- ACTION ITEM:
The answer must consist of every line below that contains the word "Itinerario".

- GIVEN DATA:
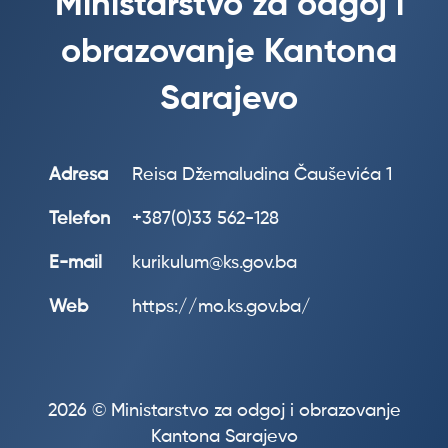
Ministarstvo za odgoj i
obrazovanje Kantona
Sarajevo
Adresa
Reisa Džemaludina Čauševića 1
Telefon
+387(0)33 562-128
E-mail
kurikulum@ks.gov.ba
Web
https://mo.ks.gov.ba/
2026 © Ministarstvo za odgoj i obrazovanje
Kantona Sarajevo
--
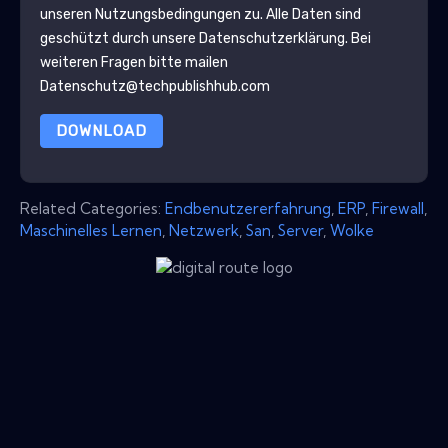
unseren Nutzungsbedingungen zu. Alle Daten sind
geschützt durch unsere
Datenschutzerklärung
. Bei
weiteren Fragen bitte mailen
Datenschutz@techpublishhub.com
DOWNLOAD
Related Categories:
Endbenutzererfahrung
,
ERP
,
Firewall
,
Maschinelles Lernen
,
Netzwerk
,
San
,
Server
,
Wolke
---
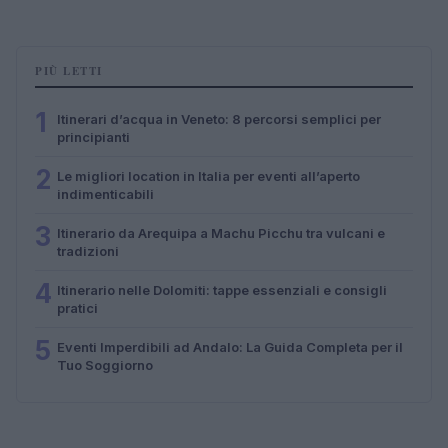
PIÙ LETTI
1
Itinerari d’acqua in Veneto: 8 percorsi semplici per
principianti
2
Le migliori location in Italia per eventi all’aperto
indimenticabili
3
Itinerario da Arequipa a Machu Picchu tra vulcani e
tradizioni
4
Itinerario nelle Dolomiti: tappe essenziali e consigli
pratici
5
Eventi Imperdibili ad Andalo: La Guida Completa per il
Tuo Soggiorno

- SOLUTION FOR THIS PROBLEM:
Itinerario da Arequipa a Machu Picchu tra vulcani e
Itinerario nelle Dolomiti: tappe essenziali e consigli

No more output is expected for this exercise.